Allege “Anti-Israel” Bias: Trump Pulls A Reagan, Pulls USA Out Of UNESCO

by Ike Obudulu Posted on October 12th, 2017

Washington, D.C., USA: In a statement, US State Department spokeswoman Heather Nauert said today, thursday, that the US would be pulling out of the United Nations Educational, Scientific and Cultural Organisation (UNESCO) by the end of the year 2018, accusing it of “anti-Israel” bias.

Nauert said, “This decision was not taken lightly and reflects US concerns with mounting arrears at UNESCO, the need for fundamental reform in the organisation and continuing anti-Israel bias at UNESCO.”

The State Department said it plans to “remain engaged” with the organisation as a non-member.

The Department said it would establish an observer mission at the Paris-based organisation to replace its representation.

UNESCO said the withdrawal was a loss to the “UN family” and to multilateralism.

The agency is known for designating world heritage sites such as Syria’s Palmyra and the US Grand Canyon.

This isn’t the first time the US has pulled out of UNESCO. Former President Ronald Reagan withdrew the US from the organisation in 1984, and former President George W. Bush rejoined the cultural group in 2002.

Under President Reagan, The United States formally announced on December 29th 1983,that it intended to withdraw from Unesco in a year’s time (December 31, 1984). But at the same time, it said that it would strengthen its participation in the United Nations and other international agencies. The decision to withdraw from Unesco, Gregory J. Newell, the Assistant Secretary of State for International Organizations under President Reagan, said at a news conference, was made only after UNESCO refused to adjust its policies to meet American and other Western complaints.

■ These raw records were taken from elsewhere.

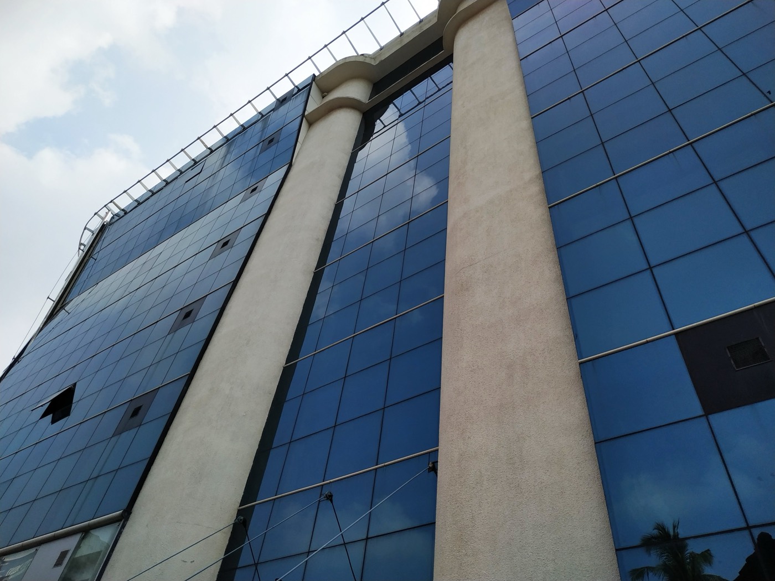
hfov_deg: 71.6
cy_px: 290
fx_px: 537
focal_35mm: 24
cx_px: 388
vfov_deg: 56.8
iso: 160
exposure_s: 1/3048
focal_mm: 3.94
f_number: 1.9
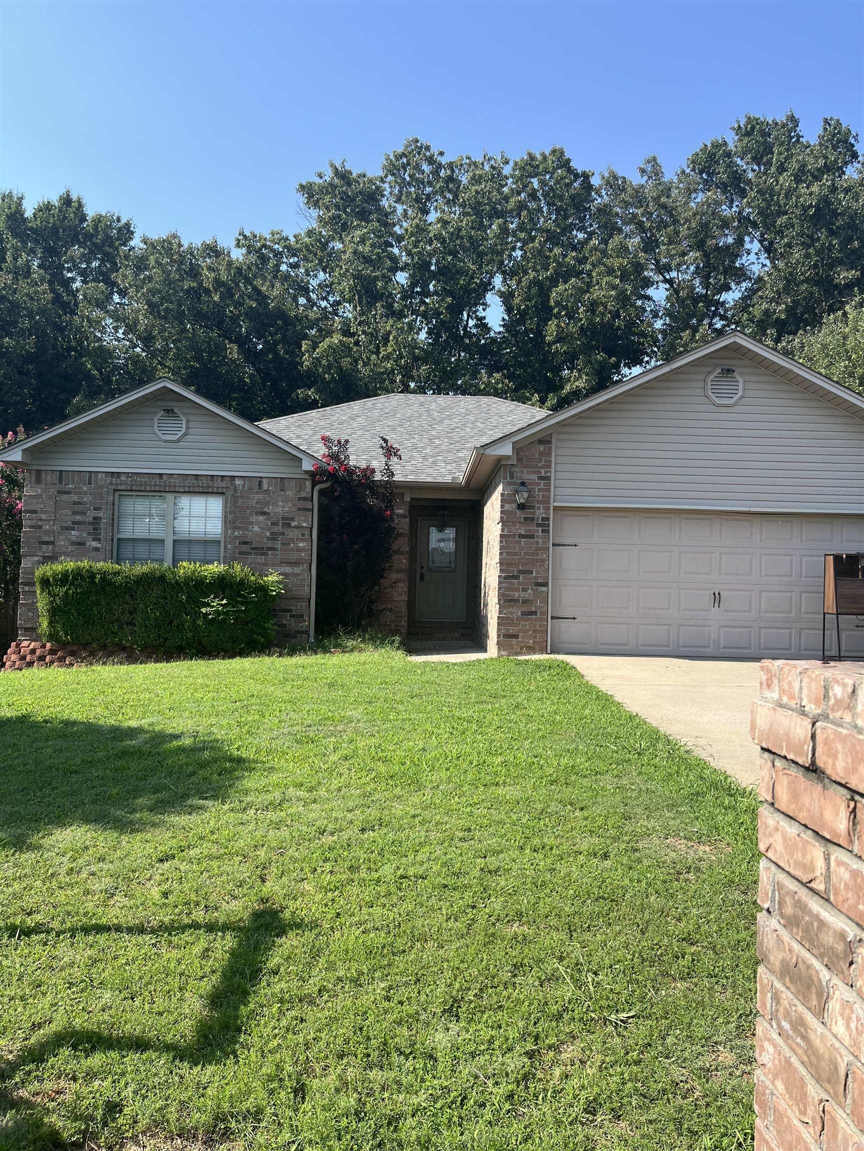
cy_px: 576
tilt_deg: -1.7
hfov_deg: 53.1
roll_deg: +0.0
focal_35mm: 26
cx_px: 432
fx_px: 865
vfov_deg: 67.3
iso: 50
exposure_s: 1/1776
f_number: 1.6
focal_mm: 5.1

The circumstances of the exit under Reagan versus under Trump are clearly different.

Gregory J. Newell, the Assistant Secretary of State for International Organizations under President Reagan gave these examples of American concerns:

The time and resources earmarked for projects that the United States does not believe should be dealt with by Unesco, such as spending $750,000 in discussing Soviet-inspired disarmament proposals.

The ”collectivist” trends in the group, which, Mr. Newell said, promotes ”group rights” at the expense of individual human rights.

Efforts to promote the licensing of foreign reporters and the setting up of a ”new world information order.”

What he said was the excessive attention given the so-called New International Economic Order, in which wealthy countries are supposed to tranfer resources to the poorer ones.

Unesco’s request for a budget increase of nearly 10 percent while other United Nations agencies were abiding by requests to keep their budgets at near zero growth, The budget for Unesco is about $200 million yearly, with the United States contributing a fourth.

Mr. Gregory J. Newel said that in addition to Unesco, the United States had specific problems with the International Atomic Energy Agency, the Food and Agriculture Organization, the International Labor Organization, the United Nations environmental program and the International Telecommunications Union. But he said the agencies had altered their policies, some of them political, and others budgetary, to Washington’s satisfaction.